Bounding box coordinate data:
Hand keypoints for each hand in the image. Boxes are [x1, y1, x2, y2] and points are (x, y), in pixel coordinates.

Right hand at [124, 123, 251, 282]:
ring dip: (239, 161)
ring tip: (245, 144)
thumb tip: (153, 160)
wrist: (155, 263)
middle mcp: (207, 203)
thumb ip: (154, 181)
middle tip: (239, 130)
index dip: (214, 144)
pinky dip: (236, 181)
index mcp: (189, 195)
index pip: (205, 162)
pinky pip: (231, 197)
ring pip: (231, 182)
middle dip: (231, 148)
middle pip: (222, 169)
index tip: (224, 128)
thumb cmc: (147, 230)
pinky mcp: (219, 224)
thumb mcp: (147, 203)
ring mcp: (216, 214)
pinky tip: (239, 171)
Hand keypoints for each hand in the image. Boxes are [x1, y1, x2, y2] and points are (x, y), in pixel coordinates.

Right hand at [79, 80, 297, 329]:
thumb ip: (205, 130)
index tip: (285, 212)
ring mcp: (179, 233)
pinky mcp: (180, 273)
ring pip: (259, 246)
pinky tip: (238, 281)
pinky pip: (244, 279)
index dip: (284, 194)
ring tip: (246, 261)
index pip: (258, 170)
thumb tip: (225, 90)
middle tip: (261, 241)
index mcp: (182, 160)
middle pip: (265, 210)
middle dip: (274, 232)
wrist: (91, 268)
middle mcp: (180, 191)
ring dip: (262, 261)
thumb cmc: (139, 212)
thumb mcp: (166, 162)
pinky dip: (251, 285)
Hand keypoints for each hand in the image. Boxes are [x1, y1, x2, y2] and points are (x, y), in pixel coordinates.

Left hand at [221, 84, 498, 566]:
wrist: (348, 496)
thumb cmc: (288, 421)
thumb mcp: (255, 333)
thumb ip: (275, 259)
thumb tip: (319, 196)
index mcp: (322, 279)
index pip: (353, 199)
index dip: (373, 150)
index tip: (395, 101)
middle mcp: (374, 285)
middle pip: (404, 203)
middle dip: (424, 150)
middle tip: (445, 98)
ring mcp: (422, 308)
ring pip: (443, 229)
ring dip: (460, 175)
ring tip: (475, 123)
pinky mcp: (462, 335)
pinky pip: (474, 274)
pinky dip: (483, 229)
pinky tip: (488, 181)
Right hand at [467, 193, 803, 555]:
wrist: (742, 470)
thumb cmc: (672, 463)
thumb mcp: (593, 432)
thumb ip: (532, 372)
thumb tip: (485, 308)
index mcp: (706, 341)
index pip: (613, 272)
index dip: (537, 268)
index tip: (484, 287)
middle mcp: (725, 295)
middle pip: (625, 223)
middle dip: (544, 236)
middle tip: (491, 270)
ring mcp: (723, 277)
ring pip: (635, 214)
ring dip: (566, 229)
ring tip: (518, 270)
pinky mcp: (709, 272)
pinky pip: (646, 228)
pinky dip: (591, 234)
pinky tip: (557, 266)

**REQUIREMENT**
Without changing a single character, repeat each record.

**EXERCISE RESULT**
Hand keypoints for each hand in the image. Boxes are [x1, y1, x2, y2] and points are (x, y), in pixel coordinates.

Right hand at [124, 123, 251, 282]:
ring dip: (239, 161)
ring tip: (245, 144)
thumb tip: (153, 160)
wrist: (155, 263)
middle mcp: (207, 203)
thumb ip: (154, 181)
middle tip: (239, 130)
index dip: (214, 144)
pinky dip: (236, 181)
index mcp: (189, 195)
index pip: (205, 162)
pinky pip: (231, 197)
ring pip: (231, 182)
middle dip: (231, 148)
middle pip: (222, 169)
index tip: (224, 128)
thumb cmc: (147, 230)
pinky mcp: (219, 224)
thumb mcp: (147, 203)
ring mcp: (216, 214)
pinky tip: (239, 171)
Hand keypoints for each hand in the image. Boxes are [x1, y1, x2, y2] and points are (x, y), in pixel coordinates.

Right hand at [79, 80, 297, 329]:
thumb ip: (205, 130)
index tip: (285, 212)
ring mcp: (179, 233)
pinky mcp: (180, 273)
ring pip: (259, 246)
pinky tip: (238, 281)
pinky pip: (244, 279)
index dip: (284, 194)
ring tip: (246, 261)
index pip: (258, 170)
thumb tip: (225, 90)
middle tip: (261, 241)
index mcp: (182, 160)
middle pip: (265, 210)
middle dip: (274, 232)
wrist: (91, 268)
middle mcp: (180, 191)
ring dip: (262, 261)
thumb cmc: (139, 212)
thumb mcp: (166, 162)
pinky dip: (251, 285)
Hand keypoints for each hand in the image. Boxes are [x1, y1, x2, y2] and points are (x, y), in pixel coordinates.

Left hand at [221, 84, 498, 566]:
wrist: (348, 496)
thumb cmc: (288, 421)
thumb mcp: (255, 333)
thumb ip: (275, 259)
thumb tip: (319, 196)
index mcp: (322, 279)
index pip: (353, 199)
index dip: (373, 150)
index tip: (395, 101)
middle mcp: (374, 285)
middle pip: (404, 203)
middle dip: (424, 150)
middle tip: (445, 98)
ring mcp: (422, 308)
ring pip: (443, 229)
ring dip: (460, 175)
ring tip: (475, 123)
pinky mcp: (462, 335)
pinky pip: (474, 274)
pinky dip: (483, 229)
pinky tip: (488, 181)
Right hand at [467, 193, 803, 555]:
wrist: (742, 470)
thumb cmc: (672, 463)
thumb mcp: (593, 432)
thumb ip: (532, 372)
thumb tip: (485, 308)
index mcp: (706, 341)
index pip: (613, 272)
index dip: (537, 268)
index tip: (484, 287)
middle mcp: (725, 295)
middle pip: (625, 223)
middle dip: (544, 236)
middle tip: (491, 270)
ring mcp: (723, 277)
ring pip: (635, 214)
ring dip: (566, 229)
ring tip: (518, 270)
pinky mcp: (709, 272)
pinky pip: (646, 228)
pinky dip: (591, 234)
pinky tip: (557, 266)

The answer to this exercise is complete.